Well, I'll be there pretty much up until 11:30pm-ish most likely, please do drop by if you can, if not, happy to arrange another time at MP or SJ, I don't get up to SF all that much (I don't like the city, too crowded for me).
What I would really like to do, then, is sit next to your elbow and
> take notes while you go through the process of setting it up. But > me taking notes and asking questions may slow the whole thing down by > a factor of 2 or so. I can bring a machine with preinstalled software > to configure.
> I have some static IP addresses at home; I've set up webservers, mail > servers, etc, in the past but I've never administered content on > colocated servers. We could provide some redundancy between your colo > and my static uplink by having ".com" hosted in one place and ".org" > hosted from the other.

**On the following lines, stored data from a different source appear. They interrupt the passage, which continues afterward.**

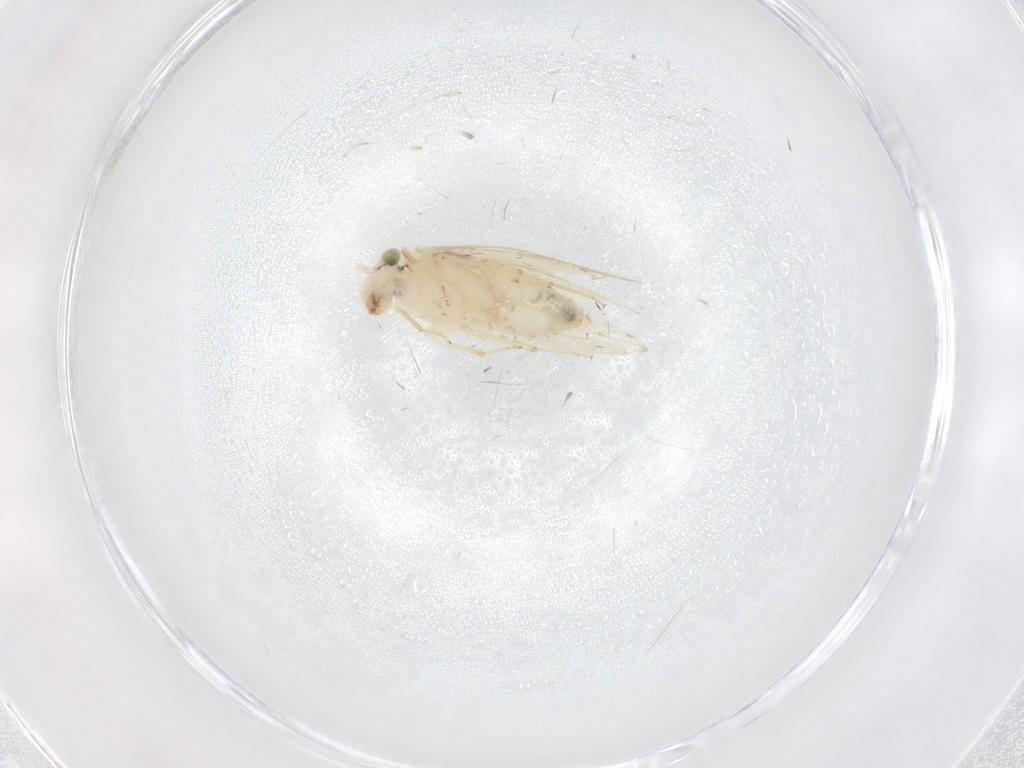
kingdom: Animalia
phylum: Arthropoda
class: Insecta
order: Psocodea
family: Lepidopsocidae
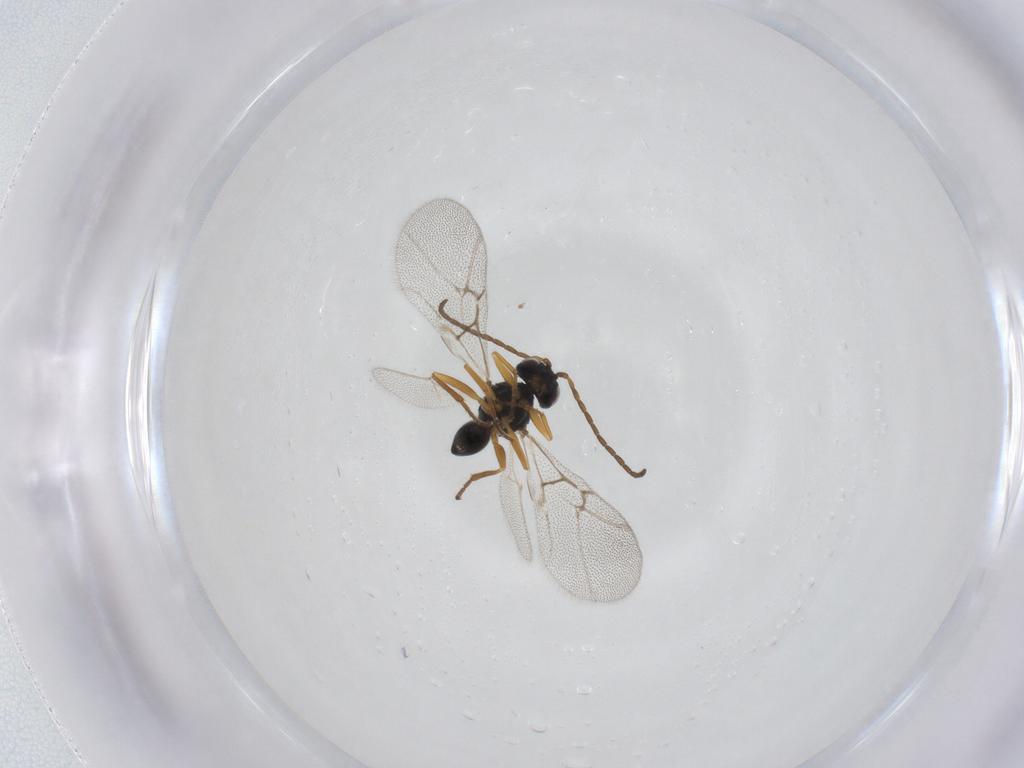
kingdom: Animalia
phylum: Arthropoda
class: Insecta
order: Hymenoptera
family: Cynipidae
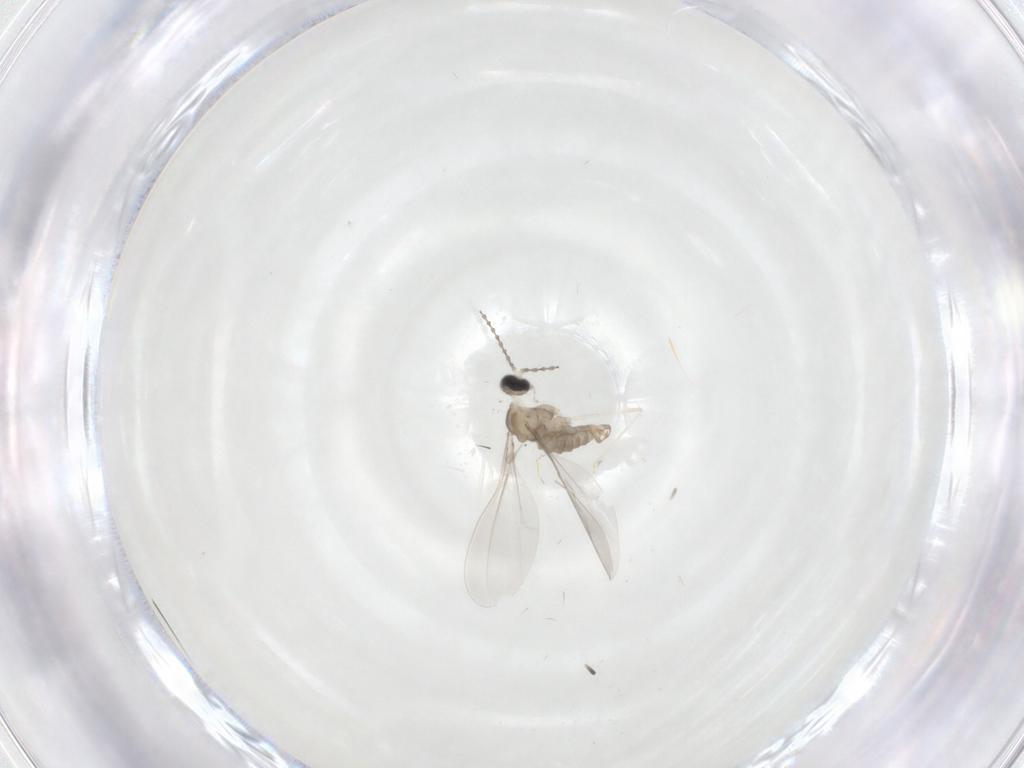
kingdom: Animalia
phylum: Arthropoda
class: Insecta
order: Diptera
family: Cecidomyiidae
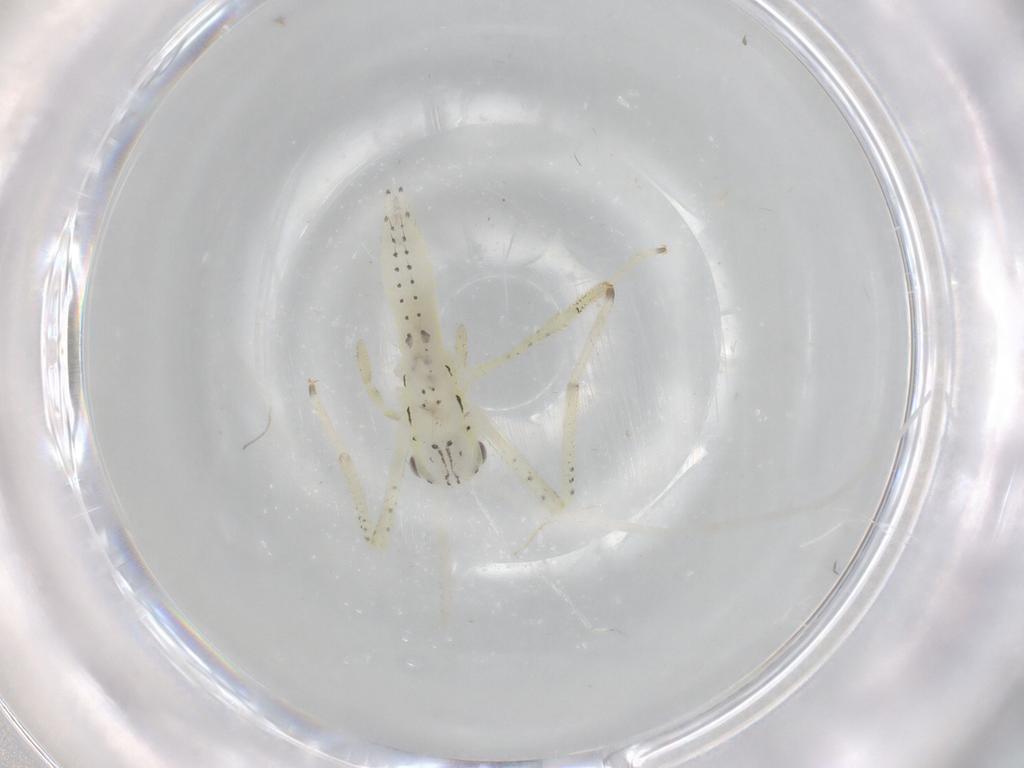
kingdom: Animalia
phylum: Arthropoda
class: Insecta
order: Orthoptera
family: Oecanthidae
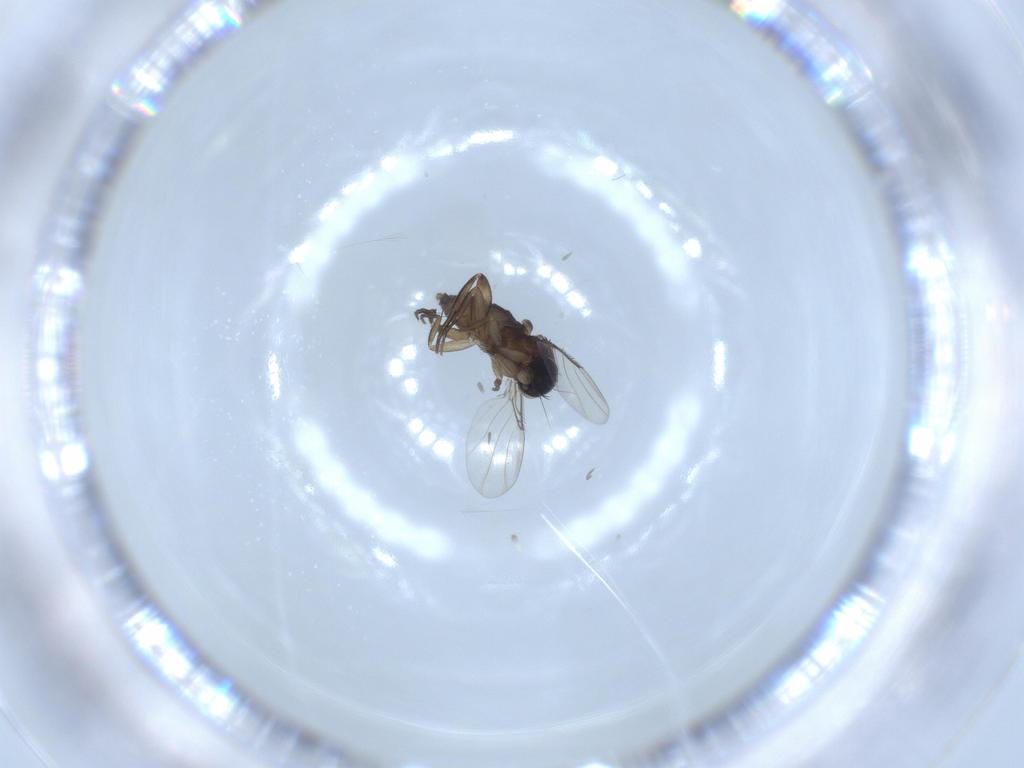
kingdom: Animalia
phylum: Arthropoda
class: Insecta
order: Diptera
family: Phoridae
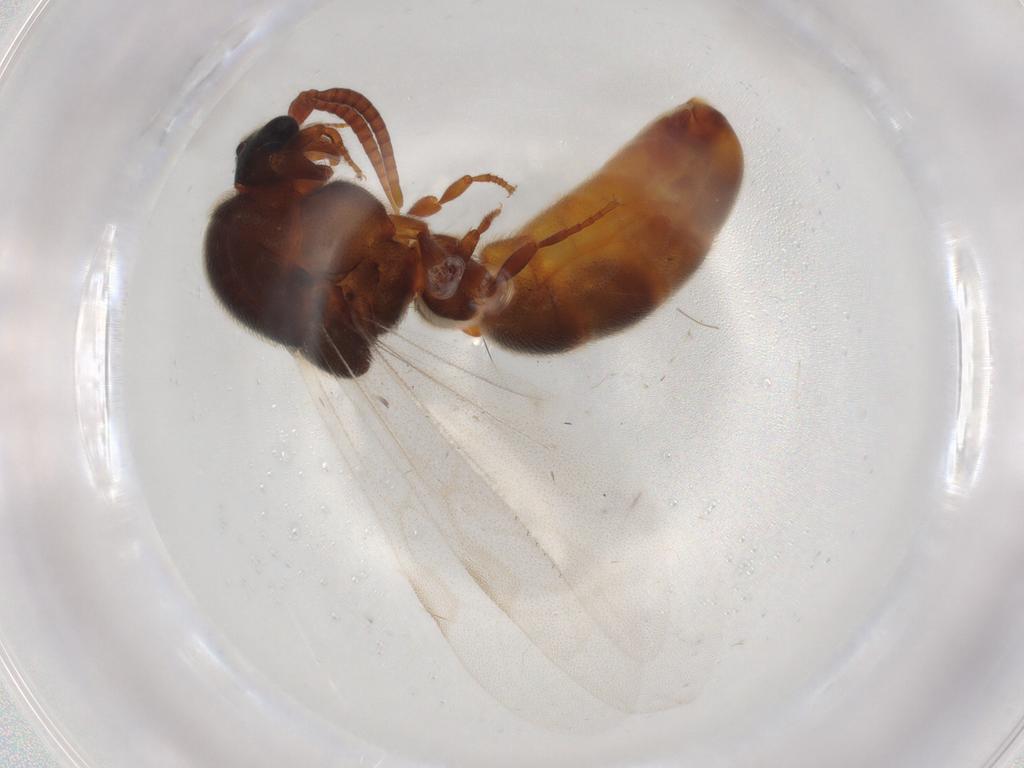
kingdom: Animalia
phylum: Arthropoda
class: Insecta
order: Hymenoptera
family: Formicidae
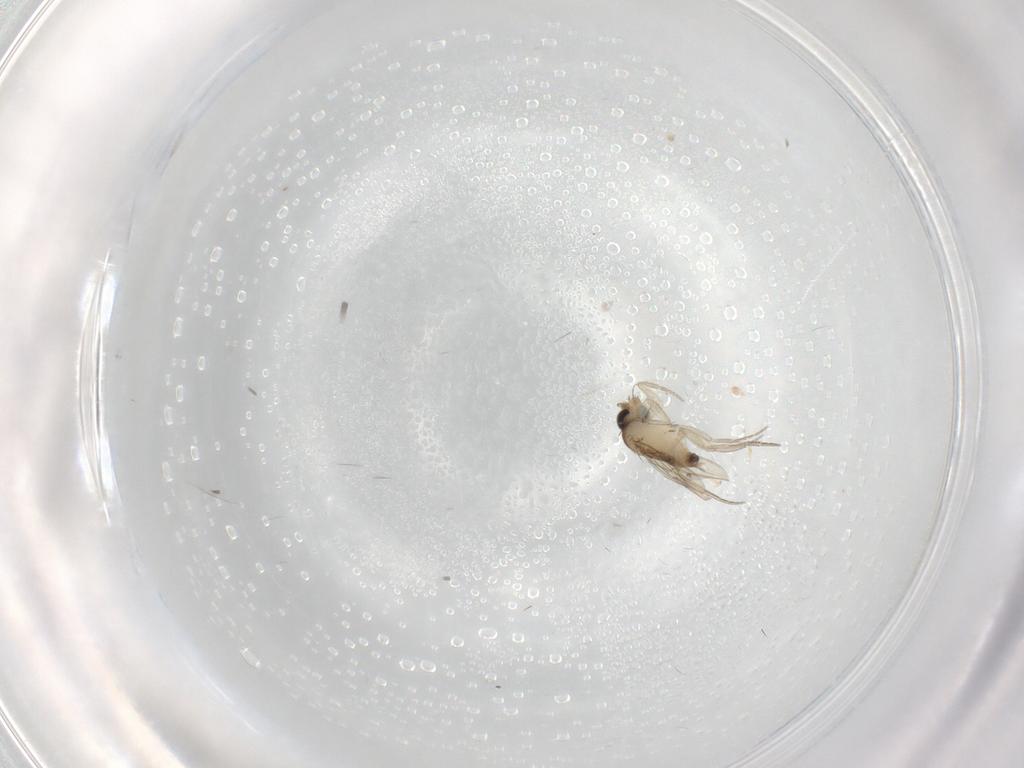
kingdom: Animalia
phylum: Arthropoda
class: Insecta
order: Diptera
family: Phoridae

If we hosted stuff at the colo, it'd be a VM on the systems there. It's best with something like this to do at least dev and production anyhow (stage is good, but more of something to get going after the site gets up and running)... So, given that, to be done right for the production would take a lot of sitting down and doing doco anyhow (which is something I actually do rather well, at least, so I'm told).
> I have decent tech skills, but I haven't done much "web" - I'm a > programmer who mostly hacks compilers, development tools, and natural > language systems rather than websites.
Okay, I normally toolsmith alongside my regular sysadmin stuff, but I also DB and run production user-facing systems as regular work. Unfortunately this often involves dealing with helping marketing people get websites together and stuff like that.
We'd be better off figuring out what we want as the core things first, and from there adding in the extra features.
From what I can see, here's the feature "list"
1. Blog System 2. Wiki 3. Mailing List Server 4. Forums 5. Revision Control System with Bug Management System (Yep, these are two items, not seperate, they might be seperate software, but no point implementing one without the other).
Might I also suggest one other item? I saw it mentioned an open-source hardware agregator, that way we could drop 5 for now, and just include everything as links off the wiki as an initial run through and get things going, and then work on making a reasonable system to do real aggregation, then we could snap in the revision system (ugh, almost said RCS... anyone old enough to have actually used that, HI! *waves*)
If we ignore item 5, we could have something up in a few hours.